Why reinvent the wheel when it can be multi-purpose?
The end of the Formula 1 season is almost here. Once again, it was a season in which the engineering of the cars was decisive in this year’s final ranking. The Formula 1 Sport has always been at the forefront of automotive developments and has played a major role in some, now widely used, techniques in the global automotive industry.
One of these developments is the use of Carbon Fiber. This technique was first used within the Formula 1 sport but is now the standard in the automotive industry. A significant change within this development occurred when McLaren introduced the MP4/1 Formula 1 car in 1981. Until that point, carbon fiber was generally used in non-structural areas and solely used to save weight and gain speed. This new groundbreaking McLaren car was constructed with a complete carbon fiber monocoque. Something that, at the time was never seen before, but also was doubted by many in the industry.
To get ahead in the game, McLaren knew they needed to change their way of thinking and started looking for outside expertise. This is how Aerospace and Automotive engineering was combined. After many years of knowledge sharing, development, and innovation the MP4/1 was introduced. Still, not everyone was convinced of this new concept until later that year John Watson survived a crash and won the Grand Prix in the McLaren car. This was the turning point in convincing the world regarding the use of carbon fiber. A great example of how F1 set the tone for the rest of the car industry.

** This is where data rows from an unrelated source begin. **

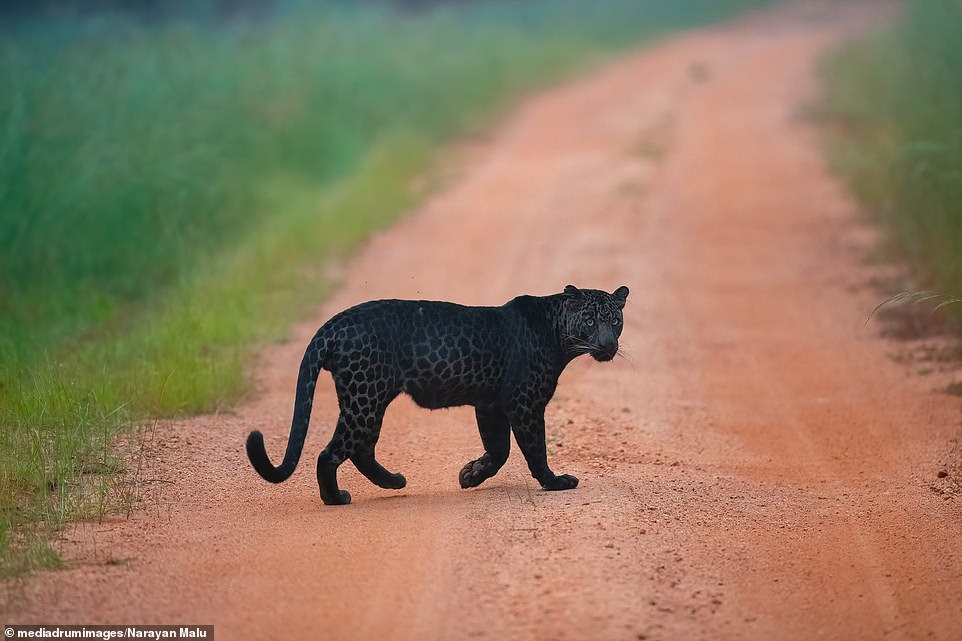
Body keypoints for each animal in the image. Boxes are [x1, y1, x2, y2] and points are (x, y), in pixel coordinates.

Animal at [244, 284, 628, 504]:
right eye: (591, 321)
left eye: (615, 321)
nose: (609, 345)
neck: (558, 333)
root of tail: (334, 323)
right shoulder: (525, 403)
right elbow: (535, 449)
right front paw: (555, 482)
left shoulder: (490, 405)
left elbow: (499, 449)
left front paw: (469, 475)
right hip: (365, 397)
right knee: (332, 452)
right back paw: (336, 498)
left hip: (369, 398)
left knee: (361, 449)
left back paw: (393, 482)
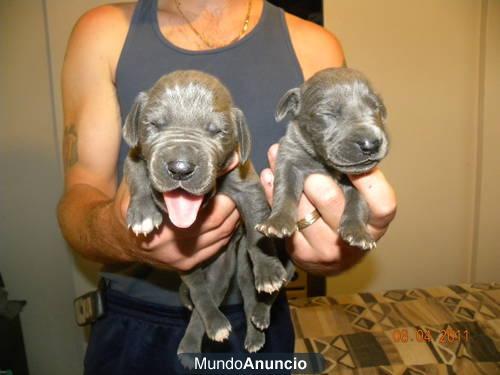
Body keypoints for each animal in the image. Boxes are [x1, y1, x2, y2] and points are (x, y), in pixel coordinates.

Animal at [121, 71, 290, 358]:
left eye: (217, 131)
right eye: (154, 124)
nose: (180, 168)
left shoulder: (247, 184)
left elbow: (258, 227)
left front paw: (268, 270)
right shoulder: (134, 155)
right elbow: (138, 176)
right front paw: (143, 213)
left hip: (233, 267)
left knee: (245, 295)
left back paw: (256, 326)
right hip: (192, 266)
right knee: (201, 295)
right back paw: (202, 333)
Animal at [258, 67, 390, 250]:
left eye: (376, 107)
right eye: (328, 113)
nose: (371, 144)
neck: (322, 163)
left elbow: (358, 201)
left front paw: (358, 232)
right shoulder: (288, 158)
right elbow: (285, 189)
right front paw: (277, 222)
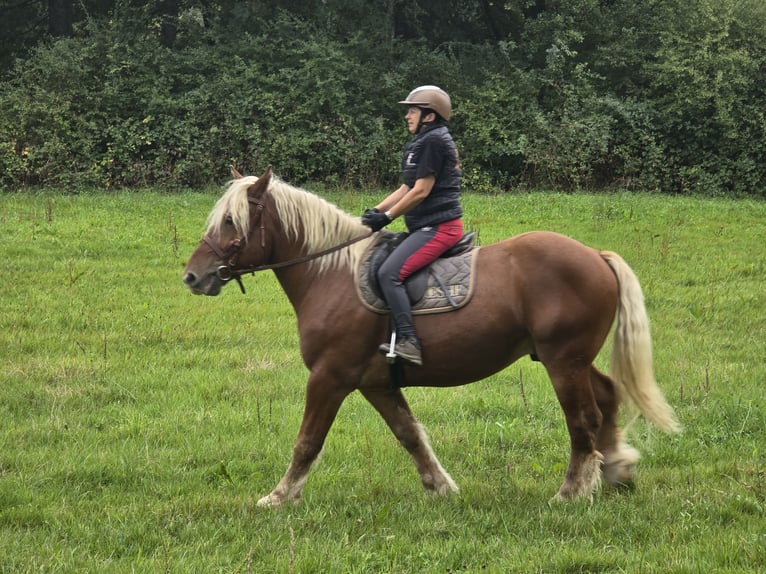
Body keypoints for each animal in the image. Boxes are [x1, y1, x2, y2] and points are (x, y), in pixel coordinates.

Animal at [182, 166, 680, 507]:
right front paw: (441, 487)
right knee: (608, 396)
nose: (193, 276)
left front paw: (279, 497)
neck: (331, 274)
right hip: (567, 358)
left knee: (583, 418)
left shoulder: (330, 376)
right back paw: (617, 469)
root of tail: (595, 255)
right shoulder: (376, 383)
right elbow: (410, 435)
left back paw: (571, 491)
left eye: (232, 222)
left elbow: (308, 441)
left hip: (563, 362)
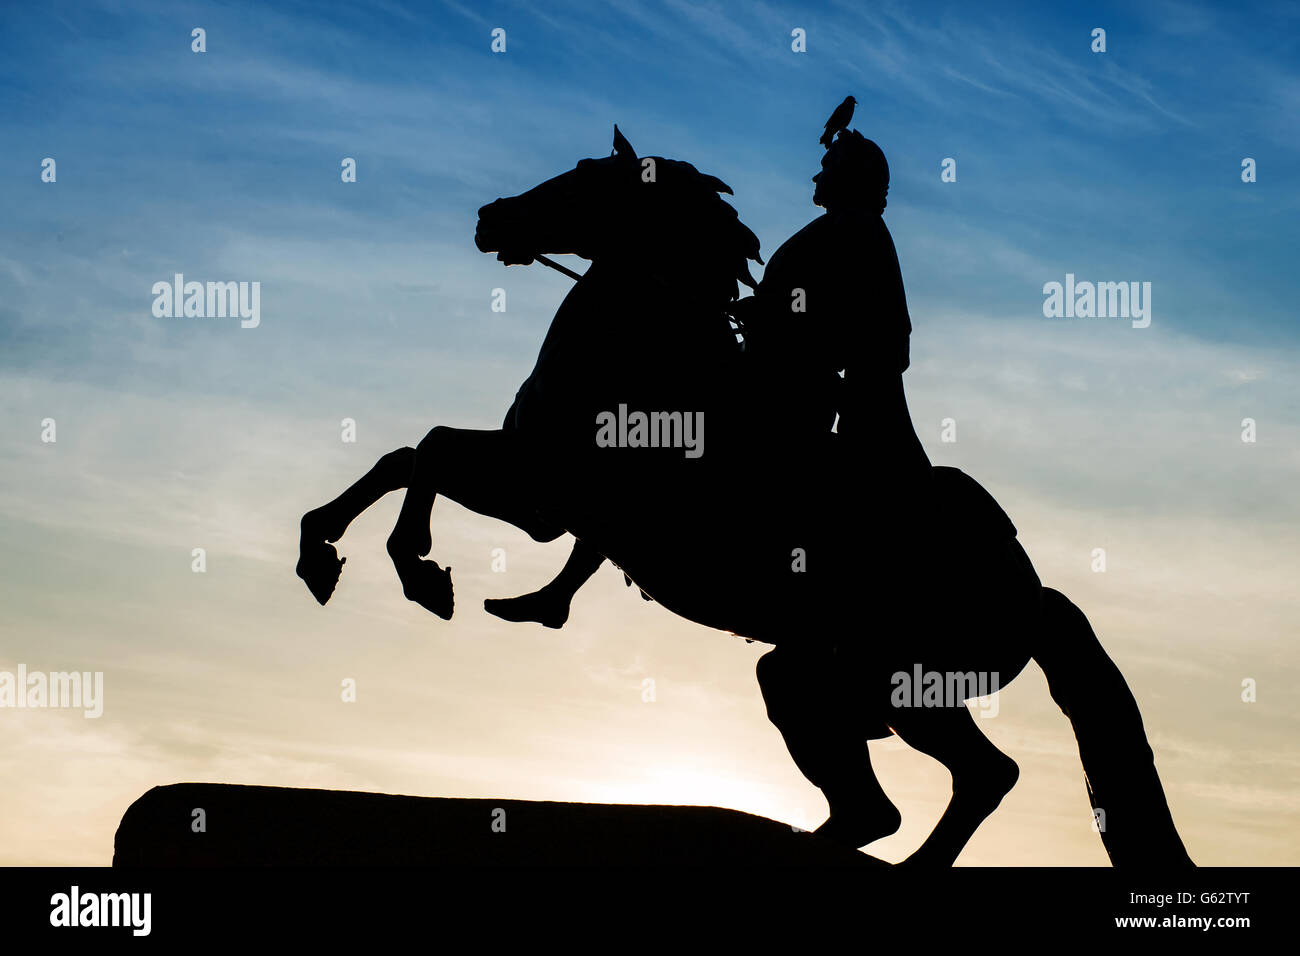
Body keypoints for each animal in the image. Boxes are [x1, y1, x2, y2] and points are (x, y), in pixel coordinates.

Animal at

Looking at Ebusco, some might recognize the story. A different year, a different industry but many similarities nonetheless. With a product, normally constructed out of steel or aluminum, Ebusco saw the need to revolutionize the industry standard and changed the development of electric city buses. With their clear vision of the electrification of public transport, Ebusco was declared a complete fool. This did not discourage them and the multi-year development plan was set in motion, resulting in the introduction of the Ebusco 3.0. An electric bus with a casco made entirely of composite materials.

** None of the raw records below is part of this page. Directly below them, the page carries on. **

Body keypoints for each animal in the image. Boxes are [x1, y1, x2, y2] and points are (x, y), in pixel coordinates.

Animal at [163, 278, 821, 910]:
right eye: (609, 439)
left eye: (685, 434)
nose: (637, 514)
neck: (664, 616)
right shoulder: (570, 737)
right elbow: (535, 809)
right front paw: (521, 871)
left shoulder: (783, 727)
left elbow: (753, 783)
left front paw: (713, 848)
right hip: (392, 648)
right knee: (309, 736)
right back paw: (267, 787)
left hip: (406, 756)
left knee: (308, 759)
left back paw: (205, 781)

Now, many may wonder why this move was made 35 years after McLaren’s revolutionary breakthrough. Simply because the need was not there. Lightweight solutions were mostly applied to increase the speed of the vehicle, but with buses, this was not something that needed to be achieved. However, the playing field changed when electric vehicles emerged and the need to be able to drive as far as possible with as few batteries as possible arose. With weight playing a major role in the battery’s performance, an existing technology was again applied in another innovative way. So why reinvent the wheel when it can be multi-purpose?